From 83aa022cfe1f2c59a35db1bd79155c6bc3023939 Mon Sep 17 00:00:00 2001
From: Aykut Bulut <aykutblt@gmail.com>
Date: Tue, 12 Mar 2024 13:57:50 -0400
Subject: [PATCH] Issuer list should have https schemes

---
 README.md | 2 +-
 1 file changed, 1 insertion(+), 1 deletion(-)

diff --git a/README.md b/README.md
index fd1dd56..41c8868 100644
--- a/README.md
+++ b/README.md
@@ -282,7 +282,7 @@ foo.example - Site requiring a Private State Token to prove the user is trusted.
     1.  The browser requests a redemption.
     1.  The issuer returns an RR (this indicates that `areyouahuman.example` at some point issued a valid token to this browser).
     1.  When the promise returned by the method resolves, the RR can be used in subsequent resource requests.

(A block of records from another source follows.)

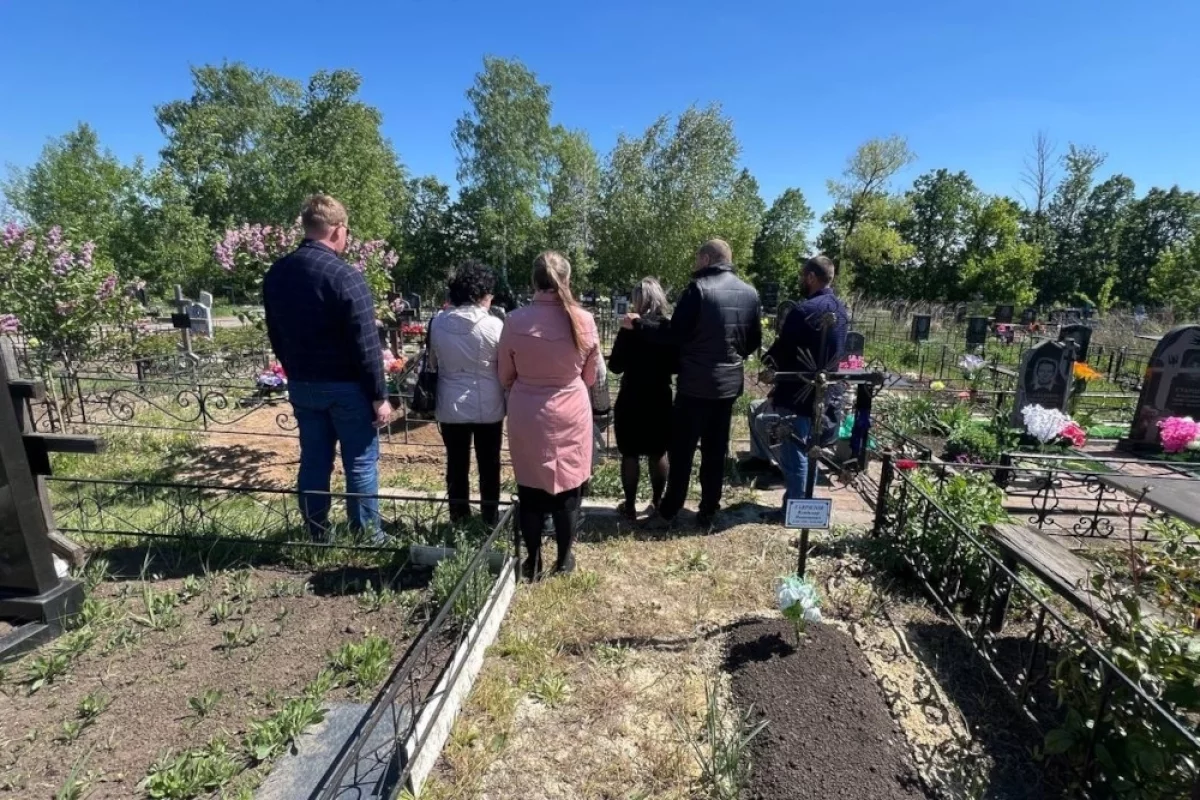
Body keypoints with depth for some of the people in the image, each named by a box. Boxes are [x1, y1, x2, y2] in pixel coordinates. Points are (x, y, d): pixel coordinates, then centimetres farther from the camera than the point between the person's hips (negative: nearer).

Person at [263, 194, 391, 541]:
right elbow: (366, 344, -18)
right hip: (346, 386, -7)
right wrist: (379, 395, -13)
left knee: (313, 461, 15)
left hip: (301, 385, 7)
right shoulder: (344, 275, -17)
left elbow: (276, 336, 13)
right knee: (361, 463, 5)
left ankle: (317, 536, 26)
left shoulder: (276, 274, 6)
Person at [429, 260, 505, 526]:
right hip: (488, 407, -2)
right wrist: (509, 402, 9)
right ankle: (489, 522, 25)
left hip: (451, 407, 3)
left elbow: (433, 365, 7)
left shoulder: (437, 323, -4)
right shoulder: (494, 325, -14)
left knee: (457, 466, 14)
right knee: (489, 466, 13)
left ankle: (459, 522, 26)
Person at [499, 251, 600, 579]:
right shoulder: (583, 320, -11)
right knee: (567, 488, 15)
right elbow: (590, 376, 2)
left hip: (527, 416, 0)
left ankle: (533, 561, 27)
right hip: (570, 414, 0)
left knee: (530, 490, 14)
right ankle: (564, 558, 29)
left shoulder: (515, 320, -12)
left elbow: (505, 377, 0)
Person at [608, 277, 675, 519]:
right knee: (658, 454, 15)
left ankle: (630, 506, 15)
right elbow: (677, 365, 4)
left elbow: (615, 366, -9)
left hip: (631, 401, -3)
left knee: (630, 455, 7)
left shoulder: (630, 329, -13)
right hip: (660, 400, 4)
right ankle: (657, 502, 26)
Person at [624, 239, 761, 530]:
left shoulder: (698, 288, -13)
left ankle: (668, 512, 14)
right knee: (716, 451, 13)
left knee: (682, 450, 4)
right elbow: (755, 341, 13)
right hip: (729, 383, 6)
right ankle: (708, 513, 21)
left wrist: (637, 323, -4)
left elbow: (675, 334, -15)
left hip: (696, 384, -6)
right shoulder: (750, 293, 8)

-1.  Script running code in the top level `coolwebsite.example` document can call `fetch('foo.example/get-content', {privateToken: {version: 1, operation: 'send-redemption-record', issuers: ['areyouahuman.example']}})`
+1.  Script running code in the top level `coolwebsite.example` document can call `fetch('foo.example/get-content', {privateToken: {version: 1, operation: 'send-redemption-record', issuers: ['https://areyouahuman.example']}})`
     1.  The third-party receives the RR, and now has some indication that `areyouahuman.example` thought this user was a human.
     1.  The third-party responds to this fetch request based on that fact.